TASK OBJECTIVE: Search the records for "buttons". Report every line where it occurs.

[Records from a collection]
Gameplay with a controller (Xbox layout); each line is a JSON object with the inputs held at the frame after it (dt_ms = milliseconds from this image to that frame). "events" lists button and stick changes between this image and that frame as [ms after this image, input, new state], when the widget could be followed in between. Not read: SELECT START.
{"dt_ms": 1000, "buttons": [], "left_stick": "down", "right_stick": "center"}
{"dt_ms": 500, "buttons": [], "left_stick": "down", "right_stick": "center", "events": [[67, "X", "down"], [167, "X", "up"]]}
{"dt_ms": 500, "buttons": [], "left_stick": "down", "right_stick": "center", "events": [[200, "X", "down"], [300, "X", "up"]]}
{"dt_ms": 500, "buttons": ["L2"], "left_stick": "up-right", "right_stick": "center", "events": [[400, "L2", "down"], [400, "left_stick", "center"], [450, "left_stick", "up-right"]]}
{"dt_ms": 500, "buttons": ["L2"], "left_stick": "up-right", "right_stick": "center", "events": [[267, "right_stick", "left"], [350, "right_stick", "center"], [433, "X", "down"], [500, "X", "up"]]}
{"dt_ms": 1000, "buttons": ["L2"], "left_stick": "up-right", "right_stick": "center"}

ANSWER AREA:
{"dt_ms": 1000, "buttons": [], "left_stick": "down", "right_stick": "center"}
{"dt_ms": 500, "buttons": [], "left_stick": "down", "right_stick": "center", "events": [[67, "X", "down"], [167, "X", "up"]]}
{"dt_ms": 500, "buttons": [], "left_stick": "down", "right_stick": "center", "events": [[200, "X", "down"], [300, "X", "up"]]}
{"dt_ms": 500, "buttons": ["L2"], "left_stick": "up-right", "right_stick": "center", "events": [[400, "L2", "down"], [400, "left_stick", "center"], [450, "left_stick", "up-right"]]}
{"dt_ms": 500, "buttons": ["L2"], "left_stick": "up-right", "right_stick": "center", "events": [[267, "right_stick", "left"], [350, "right_stick", "center"], [433, "X", "down"], [500, "X", "up"]]}
{"dt_ms": 1000, "buttons": ["L2"], "left_stick": "up-right", "right_stick": "center"}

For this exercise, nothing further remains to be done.